Im öffentlichen Dienst ist viel Potenzial vorhanden, wie das Fach- und Führungskräfte-Barometer (FUFBA) 2026 der dbb akademie zeigt. Um das vorhandene Potenzial zu nutzen, müssen die Rahmenbedingungen so weiterentwickelt werden, dass Gestaltungswille auch Wirkung entfalten kann. Wertschätzung, Entlastung, Handlungsspielräume sowie gezielte Weiterbildung sind dabei entscheidend.

Der öffentliche Dienst sieht sich großen Herausforderungen gegenüber – gleichzeitig gibt es veränderungsbereite Fach- und Führungskräfte, die bereit sind, Verantwortung zu tragen und Wandel aktiv mitzugestalten. Das belegt die neue Vertiefung zum Fach- und Führungskräfte-Barometer 2025 der dbb akademie e. V., die 2026 gezielt Ursachen von Unzufriedenheit, Faktoren der Arbeitgeberbindung sowie wirksame Hebel für Motivation und Veränderung untersucht hat. Die Auswertung erfolgte mithilfe des Net Promoter Score (NPS), der Zustimmung, Ablehnung und Veränderungspotenziale sichtbar macht. Klar erkennbar: Die Motivation ist da. Entscheidend ist jetzt, die Rahmenbedingungen so anzupassen, dass dieses Potenzial im Arbeitsalltag besser zur Entfaltung kommt.

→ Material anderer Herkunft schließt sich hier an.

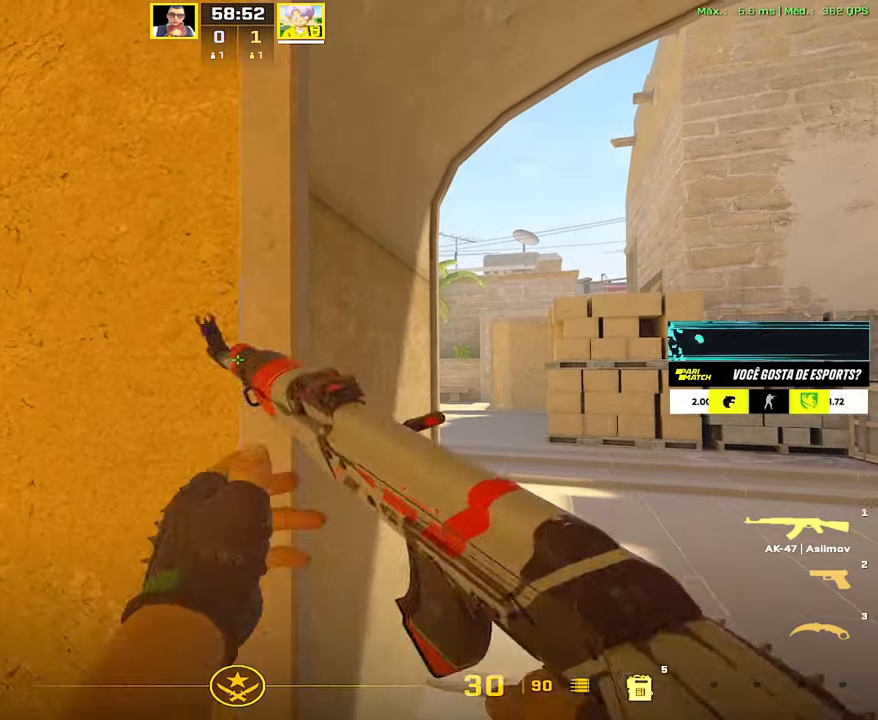
{"keys": ["d"], "mouse": [], "events": [[333, "d", "down"]]}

Insgesamt nahmen 1.012 Personen an der Vertiefungsbefragung teil, darunter 471 Führungskräfte und 541 Fachkräfte. Die Befragung knüpft an die Ergebnisse des Fach- und Führungskräfte-Barometers 2025 an und richtet den Blick gezielt auf die Ursachen von Unzufriedenheit, die Treiber von Motivation sowie die Faktoren, die Fach- und Führungskräfte langfristig an ihren Arbeitgeber binden.

Arbeitsbelastung und Bürokratie bleiben zentrale Herausforderungen

Die Ergebnisse zeigen: Unzufriedenheit entsteht vor allem dort, wo hohe Arbeitsbelastung, bürokratische Prozesse, fehlende Ressourcen und mangelnde Wertschätzung zusammenwirken. Bei den Fachkräften nennt mehr als jede zweite befragte Person hohe Arbeitsbelastung und Arbeitsdichte als zentralen Belastungsfaktor. Es folgen bürokratischer Aufwand und lange Abstimmungsprozesse mit 45,1 Prozent, mangelnde Anerkennung und Wertschätzung mit 42,3 Prozent sowie zu wenig Personal oder finanzielle Mittel mit 38,1 Prozent.

Ein ähnliches Bild zeigt sich bei den Führungskräften: Auch sie erleben hohe Arbeitsbelastung, bürokratischen Aufwand und fehlende Ressourcen als zentrale Herausforderungen. Hinzu kommt der Wunsch nach mehr Rückhalt und klareren Handlungsspielräumen. Viele Führungskräfte tragen Verantwortung und möchten gestalten – benötigen dafür aber verlässliche Rahmenbedingungen, klare Zuständigkeiten und ausreichend Vertrauen in ihre Entscheidungen.